More Americans want to buy an Android as their next phone than an iPhone, according to research from Raymond James. That’s one of the reasons iPhone sales may be going into a decline for the first time ever.
The last few days have seen a slew of analysts revising down their sales expectations for iPhone, after information from Apple’s Asian parts suppliers suggested the company was making fewer iPhones. Apple has never seen a quarter or a year of declining iPhone sales — the shock will be as much cultural as financial.
Apple sold 231 million iPhones in its fiscal year 2015, which just ended. Raymond James analysts Tavis McCourt and Mike Koban estimate that in FY2016, Apple will only sell 224 million to 229 million.
They published this research (below) in the last 24 hours, showing that despite the massive inroads iPhone 6 has made into the market, a slim majority of people still want an Android as their next phone:
You bet against Apple at your peril, of course. The company has a habit of surprising critics by its unexpected strength. So Apple bulls will be cheered by these contradictory charts, which Business Insider created from data kindly supplied by Kantar. They show that in the UK and China, Apple is still stealing share from Android, although Android remains comfortably dominant:
Apple may have a problem in the US, however. This chart shows that Apple got a huge boost from the launch of iPhone 6, but after those purchases were made the market reverted back to type and in fact became even more polarised in Android’s favour.

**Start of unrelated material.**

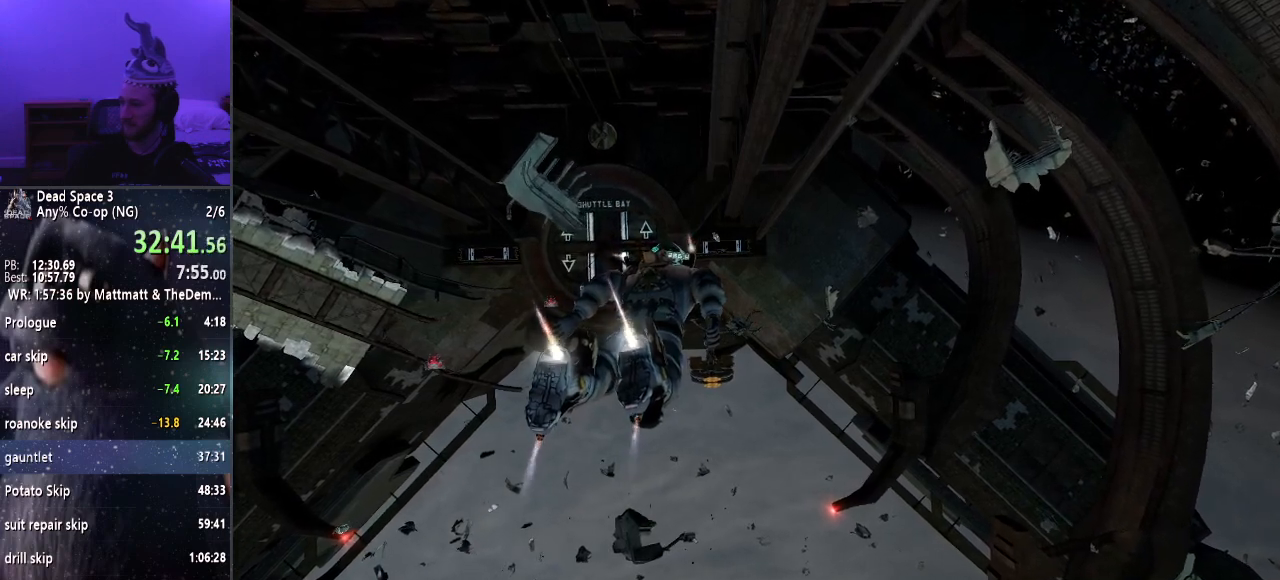
{"keys": ["shift", "w"], "mouse": [], "events": []}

It suggests that if iPhone sales really are in decline it may be because the US market is tapped out — every American who wants a new iPhone now has one. That theory appears in data Business Insider published yesterday, from Credit Suisse. Basically, net new buyers of phones are now in decline as the market approaches 100% penetration. The only “new” customers left are those who already have phones and need an upgrade. iPhone 6 was so successful it may have upgraded everyone who wanted one — hence the perceived weakness in this quarter’s sales:
But again, we’ll see. We’ve seen the Apple sceptics proven wrong repeatedly. Apple tends to deliver positive surprises.